→ Given information:
◆ ◆ ◆ ◆

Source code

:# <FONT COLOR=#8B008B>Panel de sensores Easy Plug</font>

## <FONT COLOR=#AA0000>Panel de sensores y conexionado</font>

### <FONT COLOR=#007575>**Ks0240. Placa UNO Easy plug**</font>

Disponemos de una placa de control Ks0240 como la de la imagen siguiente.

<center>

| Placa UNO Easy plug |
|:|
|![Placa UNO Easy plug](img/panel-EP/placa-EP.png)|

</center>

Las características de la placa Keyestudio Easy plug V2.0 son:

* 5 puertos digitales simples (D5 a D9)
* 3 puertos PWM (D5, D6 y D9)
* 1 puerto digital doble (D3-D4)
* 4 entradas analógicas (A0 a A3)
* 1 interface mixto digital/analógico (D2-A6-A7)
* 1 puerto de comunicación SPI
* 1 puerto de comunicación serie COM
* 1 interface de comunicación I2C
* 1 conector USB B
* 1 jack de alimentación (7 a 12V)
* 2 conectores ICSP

◆ ◆ ◆ ◆

→ Task statement: Reproduce verbatim every line of the items from the one holding "### <FONT COLOR=#007575>**Ks0240." through the final line of the items, inclusive.

→ Response to this task:
### <FONT COLOR=#007575>**Ks0240. Placa UNO Easy plug**</font>

Disponemos de una placa de control Ks0240 como la de la imagen siguiente.

<center>

| Placa UNO Easy plug |
|:|
|![Placa UNO Easy plug](img/panel-EP/placa-EP.png)|

</center>

Las características de la placa Keyestudio Easy plug V2.0 son:

* 5 puertos digitales simples (D5 a D9)
* 3 puertos PWM (D5, D6 y D9)
* 1 puerto digital doble (D3-D4)
* 4 entradas analógicas (A0 a A3)
* 1 interface mixto digital/analógico (D2-A6-A7)
* 1 puerto de comunicación SPI
* 1 puerto de comunicación serie COM
* 1 interface de comunicación I2C
* 1 conector USB B
* 1 jack de alimentación (7 a 12V)
* 2 conectores ICSP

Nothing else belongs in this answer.